▶ **What you should do**
Your reply should consist only of the lines from the one with "Identify the document" through the end of the entries, transcribed exactly. Pictures stay out.
----------
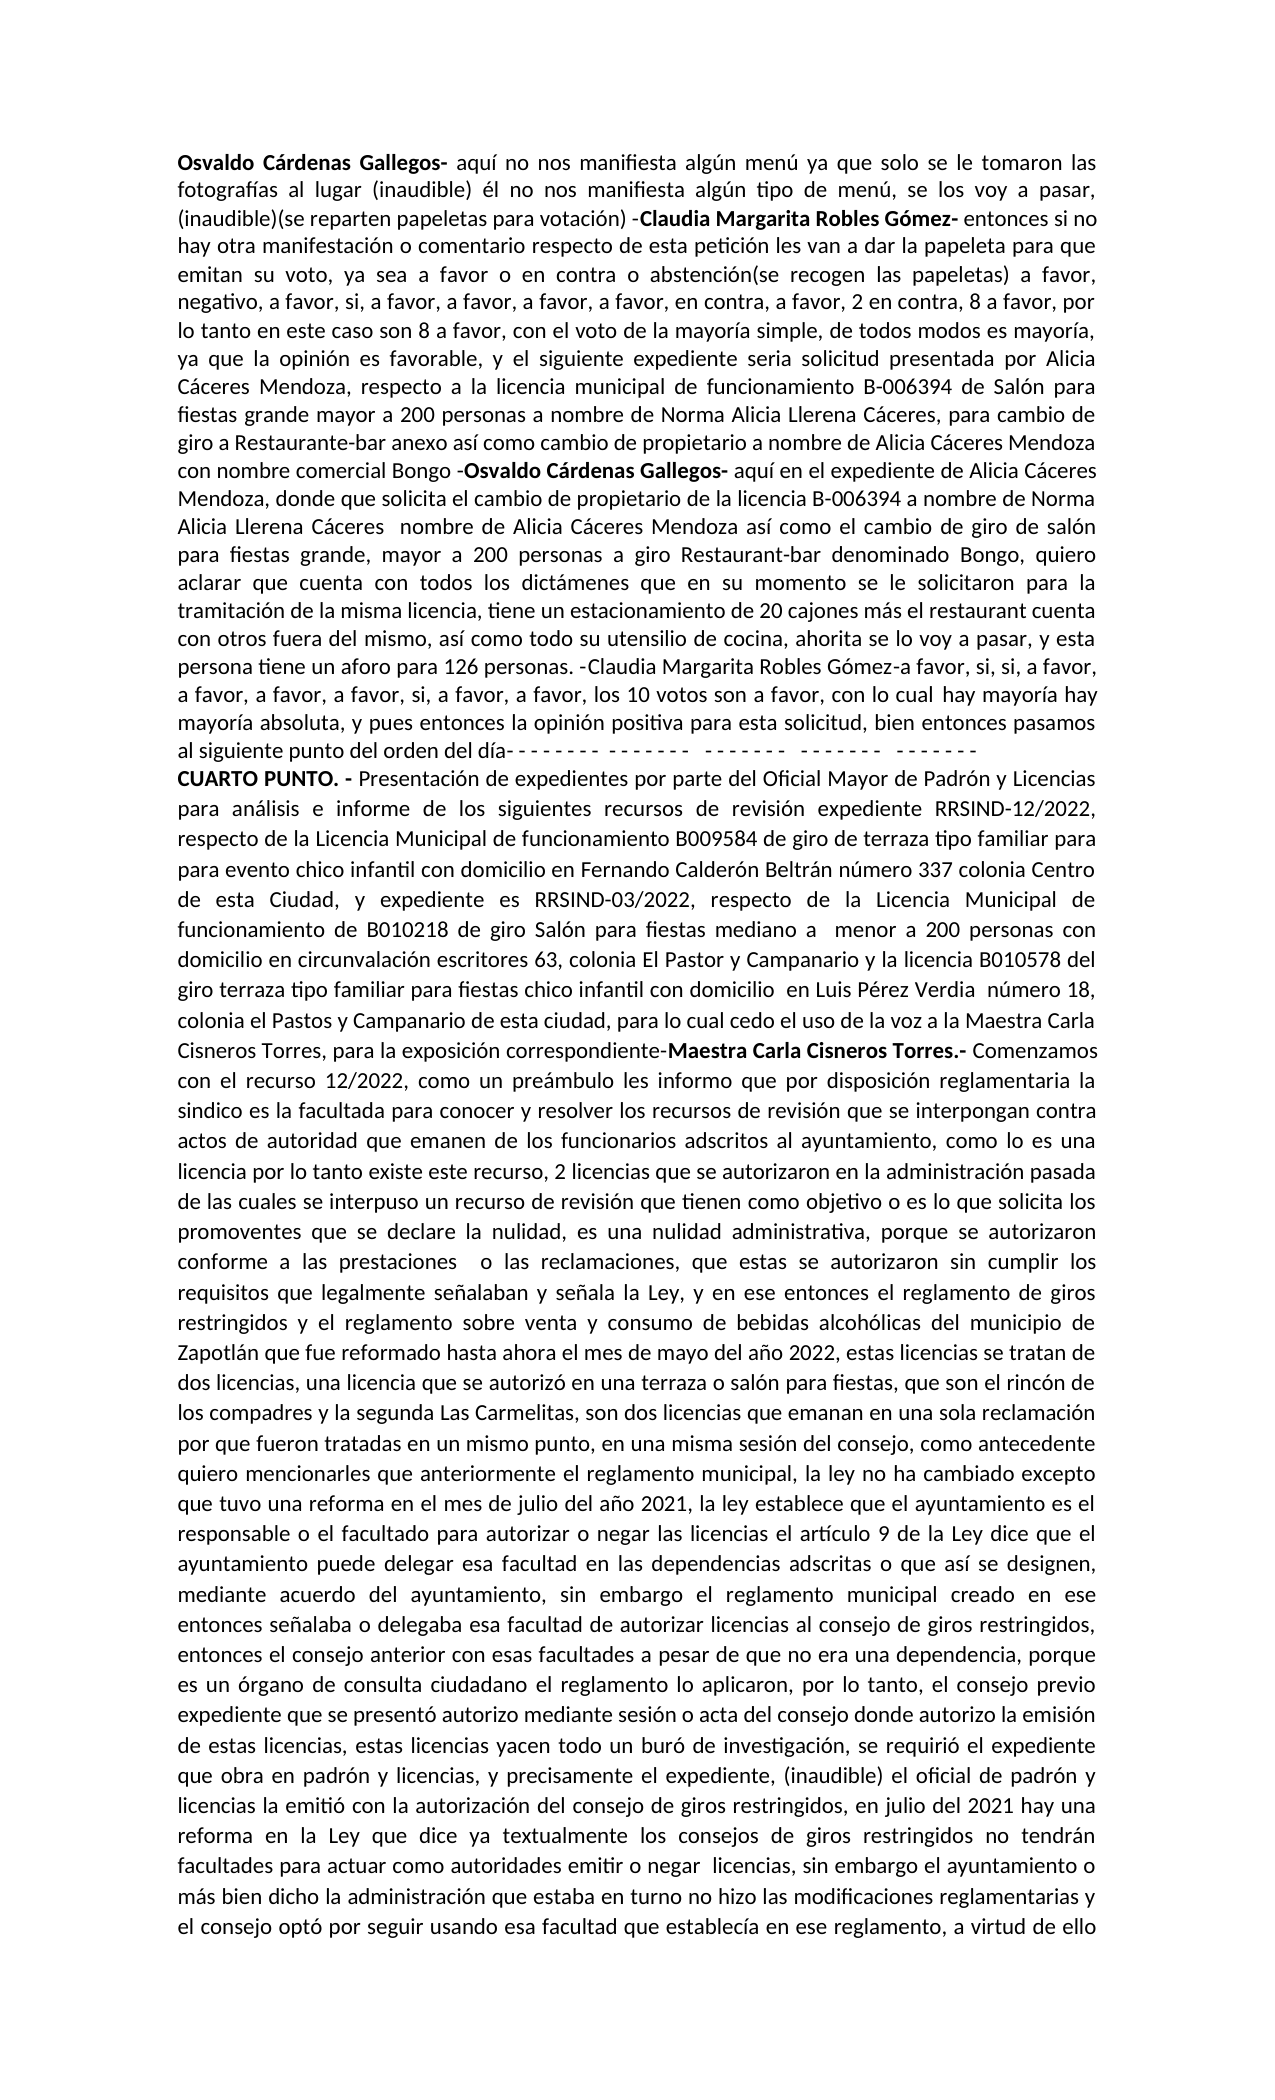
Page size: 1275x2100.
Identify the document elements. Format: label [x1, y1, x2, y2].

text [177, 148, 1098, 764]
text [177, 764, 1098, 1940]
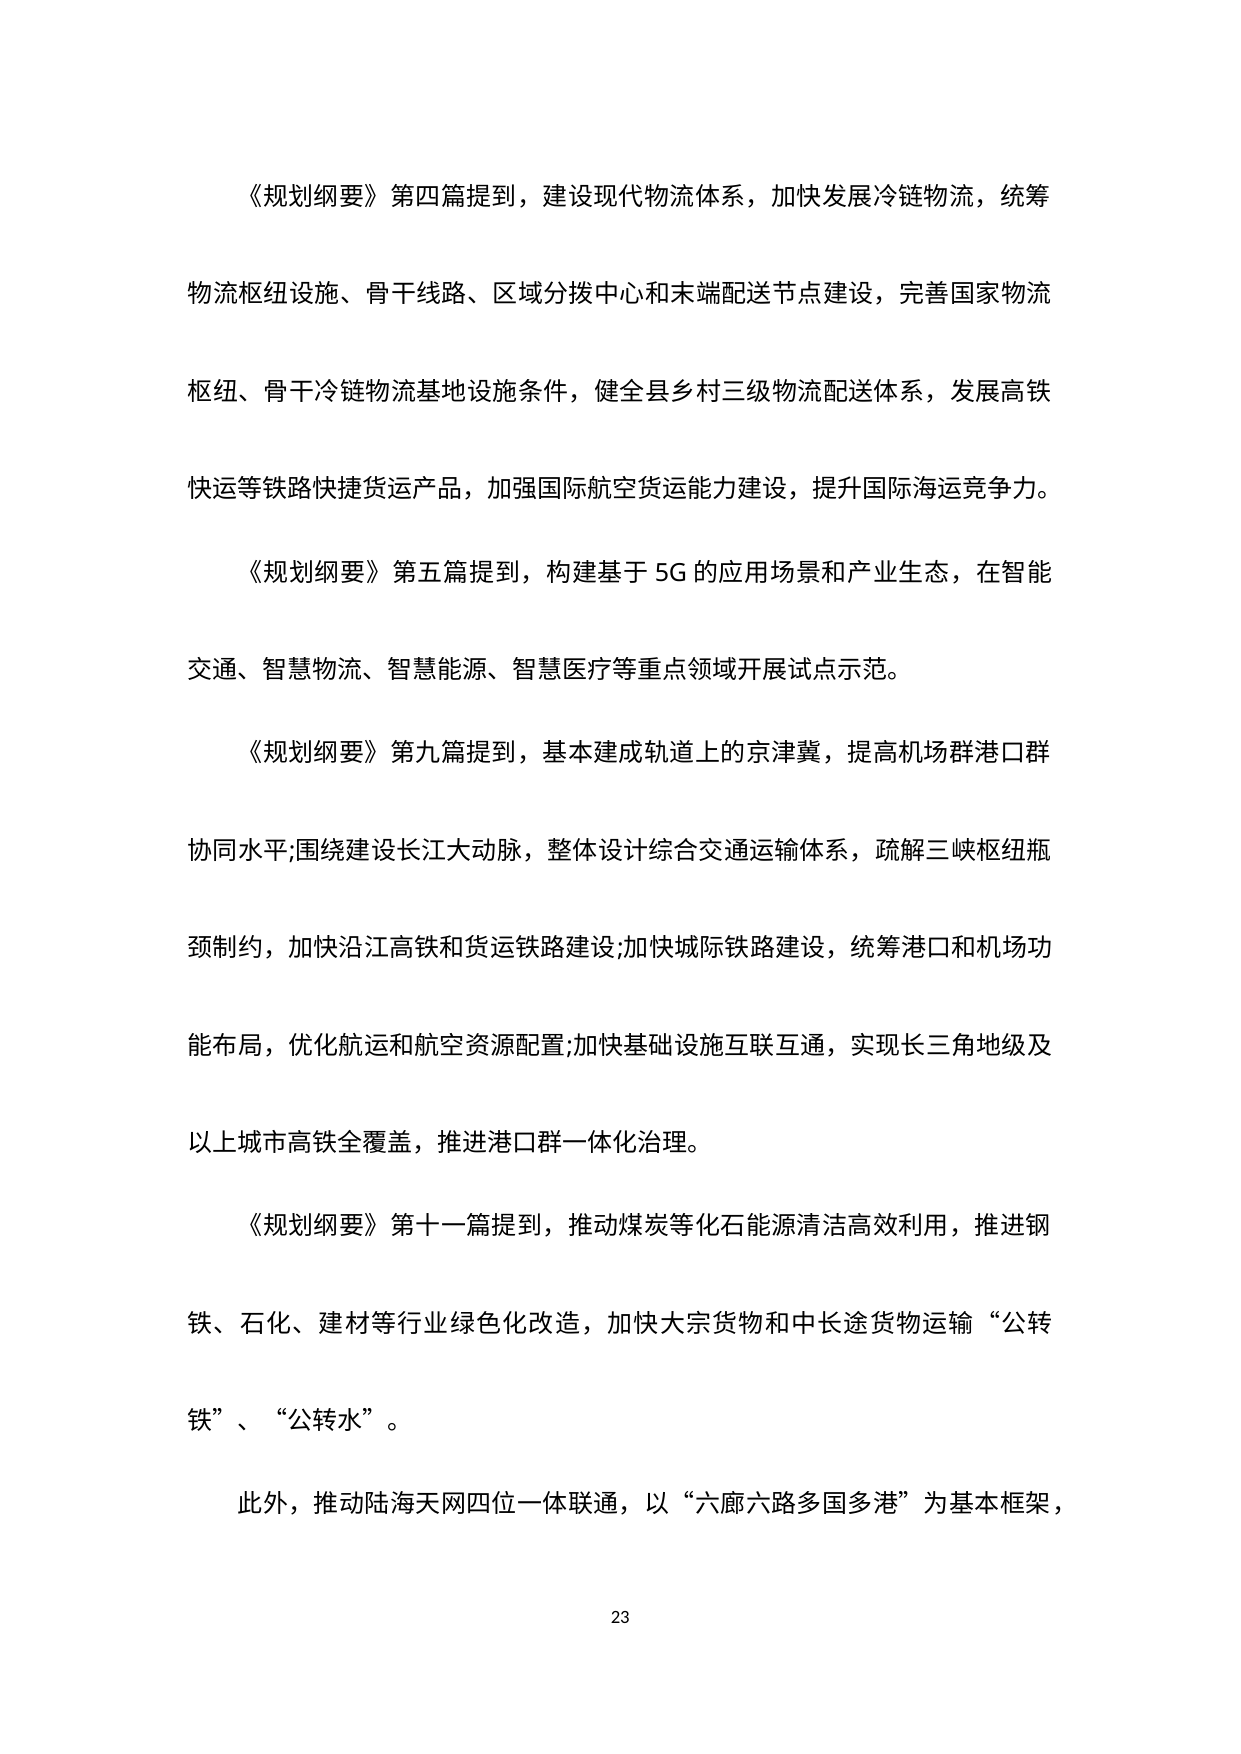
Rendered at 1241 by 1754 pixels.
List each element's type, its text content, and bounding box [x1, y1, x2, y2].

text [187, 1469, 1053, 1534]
----------
▶ **Task answer**
Identify the document elements. Format: label [x1, y1, x2, y2].

text [177, 148, 1098, 764]
text [177, 764, 1098, 1940]
Rendered at 1241 by 1754 pixels.
List each element's type, its text content, and bounding box [x1, y1, x2, y2].

text [187, 1469, 1053, 1534]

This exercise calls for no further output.